=== EXTRAIT À LIRE ===
━━━━━━━━━━
En examinant soigneusement les faits que nous avons articulés et qui nous ont été connus par la recherche de notre antipathie pour l’élément judaïque, il ressort clairement ce que nous appellerons l’incapacité musicale de notre époque. Si les deux compositeurs juifs[3] avaient porté notre musique à un plus haut degré d’épanouissement, nous devrions en toute sincérité reconnaître notre retard sur eux et l’attribuer à notre nature même. Mais ce n’est pas le cas. Bien au contraire. Notre faculté individuelle artistique, comparée aux temps passés, semble s’être avivée et être agrandie.

La stérilité réside bien plus dans notre art lui-même et dans la vie artificielle que nous lui conservons. Elle éclate plus particulièrement dans l’effort artistique d’un musicien pourtant extrêmement doué ; Mendelssohn. Par contre, le peu de valeur de notre public, son manque général de culture, ses goûts anti-artistiques sont surabondamment prouvés par le succès obtenu par le célèbre compositeur juif d’opéras dont nous avons parlé. C’est sur ces deux points principaux que doit se concentrer l’attention de ceux qui aiment notre art et c’est là-dessus que doit porter notre enquête afin d’en arriver à une conception précise. Quant à ceux qu’effraie cette recherche ou qui s’en désintéressent, ceux qui préfèrent marcher dans la vieille ornière de la routine, ils méritent d’être catalogués dans cette catégorie spéciale que nous avons appelée le « Judaïsme dans la musique ».

Il était impossible aux Juifs de s’emparer de cet art avant que celui-ci fût devenu une chose sans vie ; aussi longtemps que la musique possédait en soi une vie organique intense, c’est-à-dire jusqu’à Mozart et Beethoven, nous ne trouvions pas trace de Juifs dans la musique. Ce n’est que lorsque la vie organique de celle-ci périclita, que les éléments extérieurs prirent suffisamment d’empire pour s’en rendre maîtres et la décomposer. La chair d’un tel cadavre, grouillant de vers, peut se dissoudre, mais il n’est personne qui puisse pour autant le considérer comme une chose vivante.
━━━━━━━━━━
=== MATÉRIEL FOURNI ===
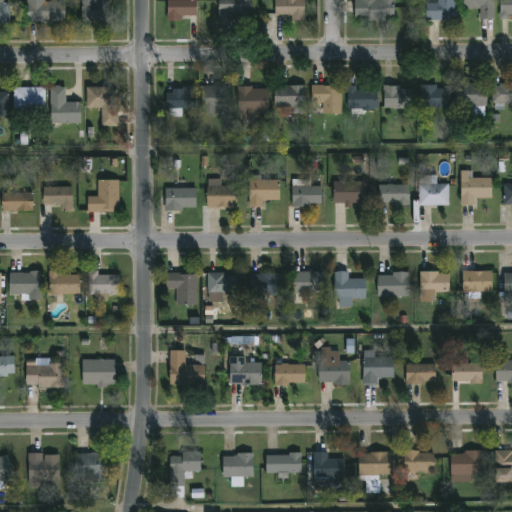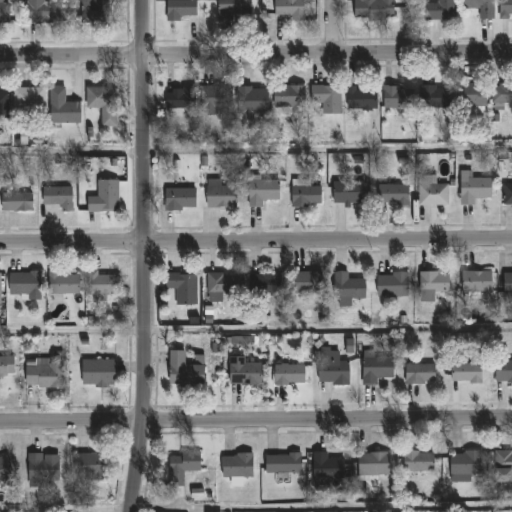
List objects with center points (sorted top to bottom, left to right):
building: (480, 7)
building: (481, 7)
building: (181, 8)
building: (233, 8)
building: (233, 8)
building: (289, 8)
building: (505, 8)
building: (181, 9)
building: (290, 9)
building: (373, 9)
building: (439, 9)
building: (440, 9)
building: (505, 9)
building: (44, 10)
building: (373, 10)
building: (4, 11)
building: (45, 11)
building: (93, 11)
building: (95, 11)
building: (4, 12)
road: (332, 28)
road: (256, 57)
building: (502, 93)
building: (398, 96)
building: (433, 96)
building: (501, 96)
building: (180, 97)
building: (434, 97)
building: (29, 98)
building: (289, 98)
building: (290, 98)
building: (325, 98)
building: (327, 98)
building: (361, 98)
building: (398, 98)
building: (472, 98)
building: (28, 99)
building: (180, 99)
building: (215, 99)
building: (215, 99)
building: (361, 99)
building: (472, 99)
building: (252, 100)
building: (102, 102)
building: (252, 102)
building: (3, 103)
building: (104, 103)
building: (4, 104)
building: (62, 106)
building: (63, 108)
road: (328, 147)
building: (473, 188)
building: (472, 189)
building: (262, 190)
building: (432, 191)
building: (261, 192)
building: (348, 193)
building: (349, 193)
building: (507, 193)
building: (393, 194)
building: (221, 195)
building: (306, 195)
building: (393, 195)
building: (432, 195)
building: (507, 195)
building: (59, 197)
building: (105, 197)
building: (305, 197)
building: (56, 198)
building: (103, 198)
building: (221, 198)
building: (180, 199)
building: (179, 200)
building: (17, 201)
building: (16, 203)
road: (255, 244)
road: (145, 256)
building: (477, 281)
building: (307, 282)
building: (64, 283)
building: (102, 283)
building: (306, 283)
building: (433, 283)
building: (475, 283)
building: (507, 283)
building: (26, 284)
building: (63, 284)
building: (222, 284)
building: (507, 284)
building: (102, 285)
building: (265, 285)
building: (267, 285)
building: (392, 285)
building: (433, 285)
building: (24, 286)
building: (221, 286)
building: (391, 286)
building: (183, 287)
building: (348, 287)
building: (347, 288)
building: (0, 289)
building: (182, 289)
road: (328, 330)
road: (72, 331)
building: (350, 346)
building: (7, 366)
building: (6, 367)
building: (331, 368)
building: (333, 368)
building: (376, 368)
building: (375, 369)
building: (184, 370)
building: (503, 370)
building: (503, 370)
building: (183, 372)
building: (244, 372)
building: (44, 373)
building: (99, 373)
building: (420, 373)
building: (466, 373)
building: (97, 374)
building: (244, 374)
building: (290, 374)
building: (465, 374)
building: (43, 375)
building: (419, 375)
building: (288, 376)
road: (255, 421)
building: (418, 461)
building: (283, 463)
building: (416, 463)
building: (282, 464)
building: (464, 464)
building: (373, 465)
building: (91, 466)
building: (465, 466)
building: (236, 467)
building: (503, 467)
building: (90, 468)
building: (238, 468)
building: (326, 468)
building: (326, 468)
building: (502, 468)
building: (41, 469)
building: (42, 469)
building: (373, 469)
building: (5, 470)
building: (5, 470)
building: (178, 471)
building: (181, 471)
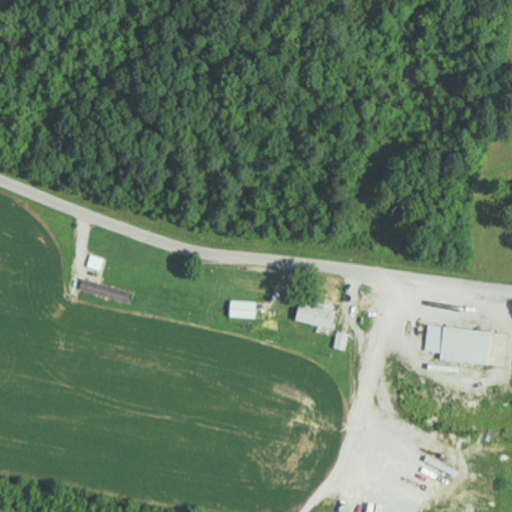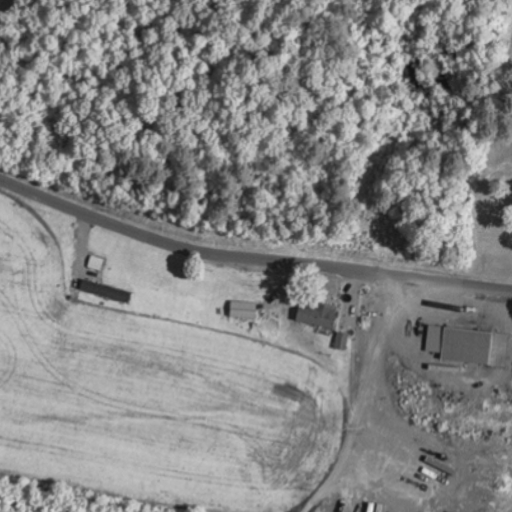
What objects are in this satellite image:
road: (250, 257)
building: (106, 290)
building: (244, 309)
building: (317, 314)
building: (342, 340)
building: (461, 344)
road: (340, 398)
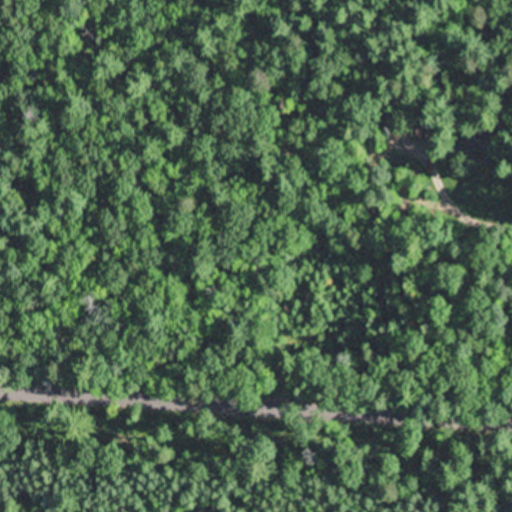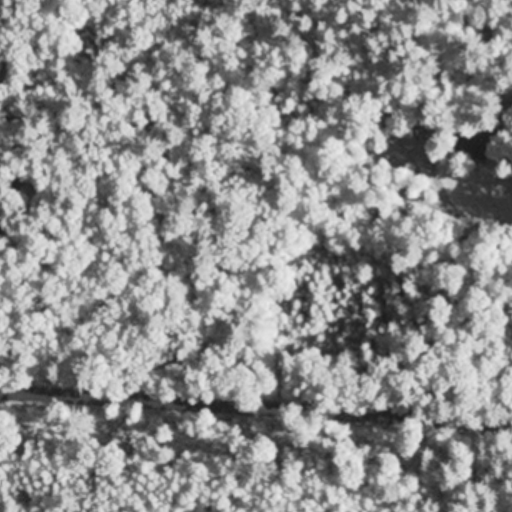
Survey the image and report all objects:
road: (256, 400)
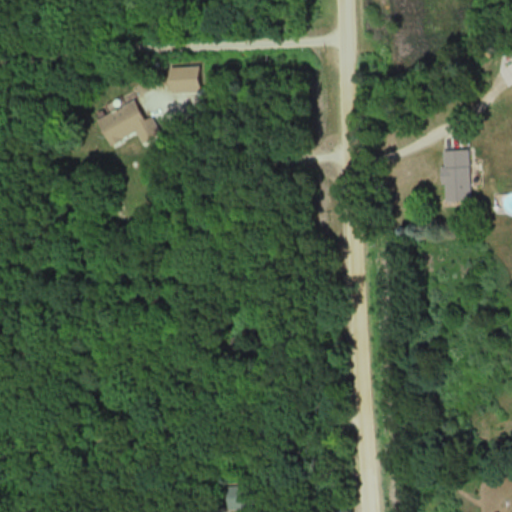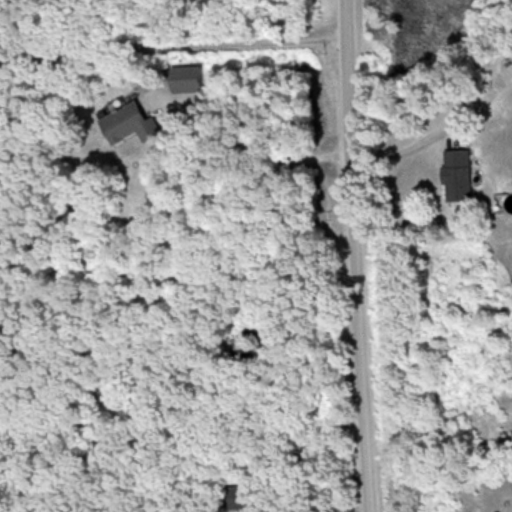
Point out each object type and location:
road: (172, 43)
building: (183, 76)
building: (129, 122)
road: (260, 150)
building: (455, 172)
road: (356, 255)
road: (187, 464)
building: (240, 495)
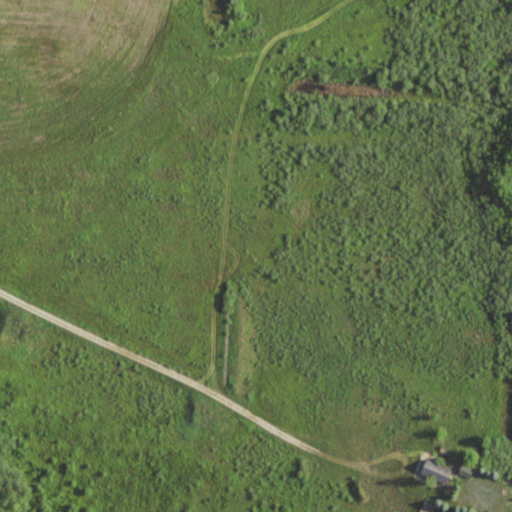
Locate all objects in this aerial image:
road: (174, 113)
road: (246, 187)
airport: (256, 256)
road: (228, 395)
building: (433, 466)
building: (439, 472)
road: (487, 488)
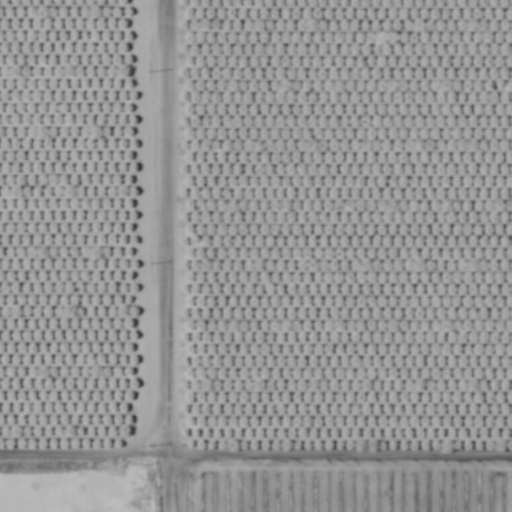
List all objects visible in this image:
crop: (256, 235)
road: (155, 255)
road: (78, 460)
road: (334, 460)
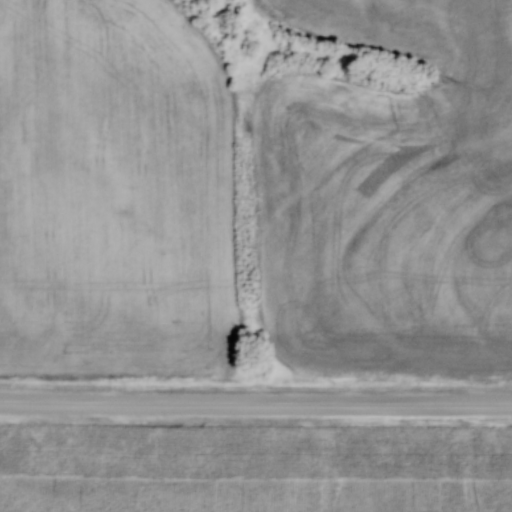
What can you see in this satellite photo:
road: (255, 399)
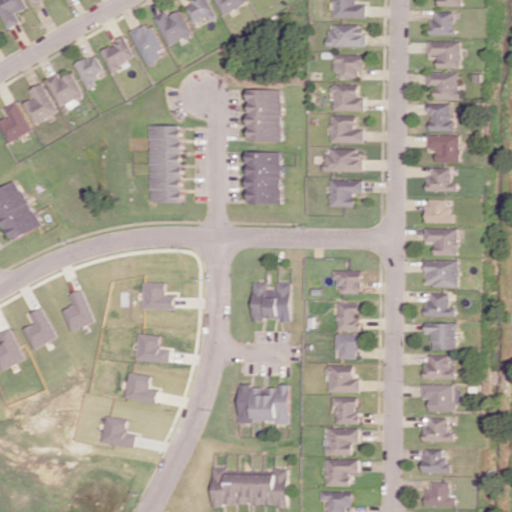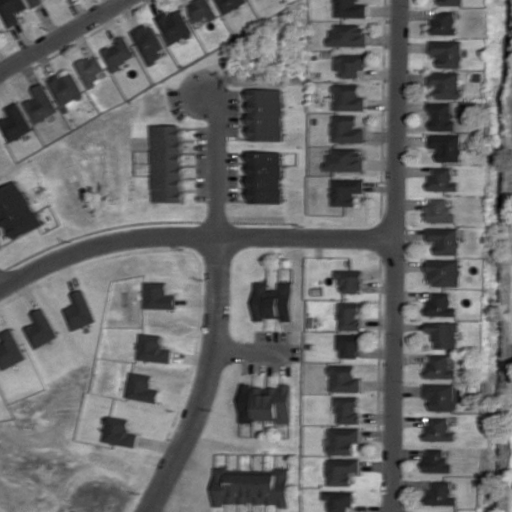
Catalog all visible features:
building: (452, 2)
building: (229, 4)
building: (350, 8)
building: (200, 9)
building: (12, 10)
building: (445, 23)
building: (174, 26)
building: (349, 35)
road: (56, 36)
building: (149, 43)
building: (448, 52)
building: (119, 53)
building: (350, 64)
building: (90, 70)
building: (447, 84)
building: (66, 89)
building: (349, 97)
building: (41, 104)
building: (267, 114)
building: (443, 115)
building: (15, 122)
building: (348, 129)
building: (448, 147)
building: (346, 160)
road: (215, 162)
building: (167, 163)
building: (266, 176)
building: (444, 179)
building: (347, 191)
building: (441, 210)
building: (16, 211)
road: (190, 236)
building: (446, 239)
road: (390, 256)
building: (445, 272)
building: (351, 280)
building: (156, 295)
building: (274, 301)
building: (442, 305)
building: (76, 310)
building: (351, 315)
building: (37, 328)
building: (445, 334)
building: (350, 345)
building: (151, 348)
building: (8, 349)
building: (443, 366)
building: (345, 378)
road: (208, 380)
building: (140, 387)
building: (442, 396)
building: (266, 403)
building: (348, 409)
building: (440, 429)
building: (118, 432)
building: (344, 439)
building: (438, 460)
building: (343, 470)
building: (252, 486)
building: (442, 493)
building: (339, 499)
━━━━━━━━━━
=== CONSIGNES À SUIVRE ===
D'après l'extrait à lire, jusqu'à quels compositeurs la musique possédait-elle en soi une vie organique intense ? Le matériel fourni n'est pas nécessaire pour répondre.

=== SOLUTION ATTENDUE ===
Jusqu'à Mozart et Beethoven.